Zaman zaman kendime; “Diren hafızam” diye telkinde bulumsam da, ipin ucunu kaçırmak üzere olduğum anlar da çok olmuyor değil!
Günümüzün büyük bölümünü internet karşısında hareketsiz,geçirmekten mi, yoğunluktan mı, yorgunluktan mı bilinmez, unutuyoruz hepimiz unutuyoruz. Hem de deli gibi unutuyoruz.
Eskilerde yaşlı hastalığı diye bilinse de, uzmanlar günümüzde bunun eksik kanı olduğunu söylemektedirler. Modern yaşamın getirdiği stres ve yaşam tarzı, sosyal fobi, fosfor eksikliği, hormon bozukluğu gibi pek çok etken her yaş grubu insanın unutkanlık hastalığıyla karşılaştığını göstermektedir.
İlk başlarda; kalemdi, anahtardı derken ilerleyen zamanlarda daha önemli şeyler unutulmaya başlıyor insan. Bu durum ciddi boyutlara ulaşmadan uzman desteği almak atlanmaması gereken bir ayrıntı gibi görünmektedir.

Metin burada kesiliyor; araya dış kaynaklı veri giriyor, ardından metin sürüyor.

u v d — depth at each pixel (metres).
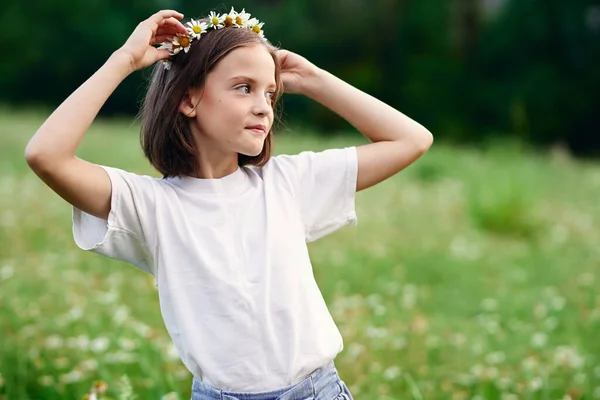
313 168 1.98
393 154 2.02
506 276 5.87
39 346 3.70
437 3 24.98
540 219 7.90
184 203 1.84
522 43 23.52
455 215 8.20
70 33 24.64
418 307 4.95
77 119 1.72
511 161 11.00
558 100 22.81
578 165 12.87
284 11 25.89
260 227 1.84
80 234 1.83
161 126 1.85
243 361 1.74
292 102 23.50
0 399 3.07
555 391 3.39
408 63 24.84
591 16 23.06
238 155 1.95
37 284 4.82
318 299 1.86
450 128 23.45
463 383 3.51
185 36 1.84
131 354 3.52
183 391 3.30
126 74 1.80
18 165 8.95
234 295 1.76
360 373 3.54
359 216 7.90
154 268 1.86
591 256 6.65
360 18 25.53
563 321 4.58
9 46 24.55
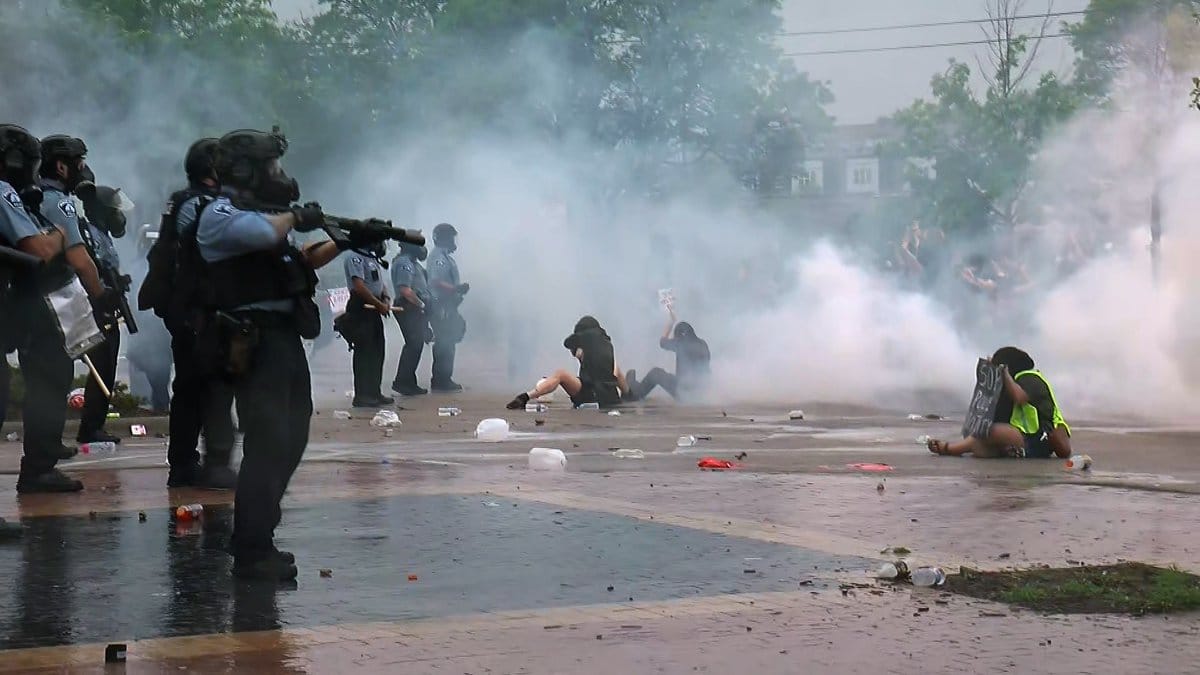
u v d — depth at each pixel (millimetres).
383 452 11734
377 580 6484
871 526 7863
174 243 7953
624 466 10688
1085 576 6480
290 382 6520
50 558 6965
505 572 6648
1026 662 5148
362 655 5230
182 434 9367
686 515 8203
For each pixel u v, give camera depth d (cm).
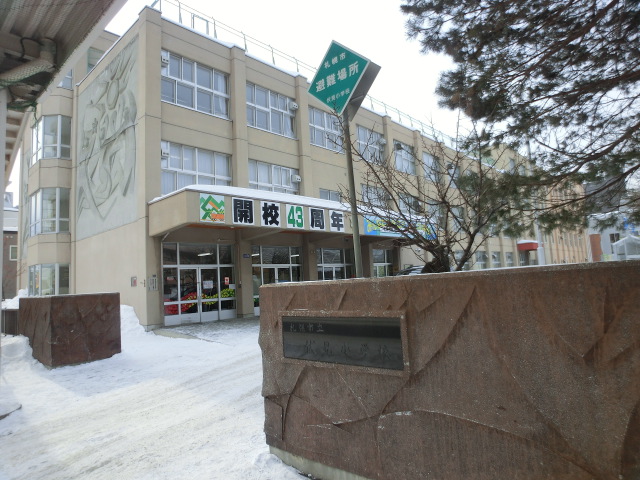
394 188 520
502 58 515
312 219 1561
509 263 3244
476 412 238
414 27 537
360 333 298
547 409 213
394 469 274
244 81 1752
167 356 933
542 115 545
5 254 3259
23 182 2289
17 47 630
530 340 221
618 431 193
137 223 1423
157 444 435
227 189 1387
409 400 269
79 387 704
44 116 1895
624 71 510
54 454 430
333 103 479
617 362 195
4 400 616
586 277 206
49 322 839
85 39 628
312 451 329
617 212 604
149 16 1485
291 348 349
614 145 529
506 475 226
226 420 498
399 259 2359
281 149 1881
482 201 525
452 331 250
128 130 1518
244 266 1630
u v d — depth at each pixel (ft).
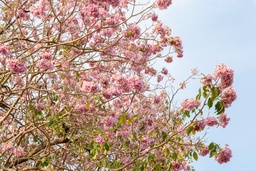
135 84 21.63
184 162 26.48
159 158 26.32
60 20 26.22
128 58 25.82
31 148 31.99
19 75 26.71
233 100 19.10
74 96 26.53
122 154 27.22
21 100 27.09
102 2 23.86
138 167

İşte ben de en çok bu konudan muzdaripim. Elimdeki telefonu, saçımdaki tokayı dakikalarca arayanlardanım. Dışarıdan bakıldığında kimi zaman komik görünen fakat özünde sinirlenmenize neden olan unutkanlık anılarımız, pekçok hikâyenin de öznesi olmuş durumda
Nasıl mı?
İşte size sıcağı sıcağına bir unutkanın yaşadıkları;
Güler misin ağlar mısın?
Sizi bilmem ama biz güldük.
Gülmenin kişiyi strese bağlı hastalıklarda koruduğunu da düşünerek güldük.
En azından o anlarda mutluluk hormonu endorfin salgılayarak ruhumuza ve bedenimize faydalı olalım istedik.
O sabah sohbet eşliğinde kahvelerimizi yudumlarken unutkanlık konusu kendiliğinden açıldı. Elimizde kahve, yüzümüzde tebessüm, dilimizde unuttuklarımız.
“Yaa” dedi arkadaşım. “Hafta sonu başıma gelenleri hiç sorma…”
“Hayırdır” dedim.
“Sorma ya” dedi.
“Allah Allah, sordum işte anlat.”
Pazar günü eşim çalışıyor. Akşama misafirlerimiz var. İşe gitmeden liste bırakmış. Güne başlamadan marketi halletmek istedim. Otoparka indim araba yok..!
Beynimden vurulmuşa döndüm. Sağa dönüyorum yok, sola dönüyorum yok. Araba nerede diyorum. Ben arabayı nereye park ettim? Bu arada arabanın kalan taksitleri de beynimde uyandı. Daha onlarca taksidi var..!
O heyecanla anlatırken ben de içimden arabayı bir yerde unutmuştur bu diyorum. Kötü bir şey olsa başından söylerdi. Bu arada kahvemden bir yudum alıyorum. Rahatım. Bakalım araba nereden çıkacak.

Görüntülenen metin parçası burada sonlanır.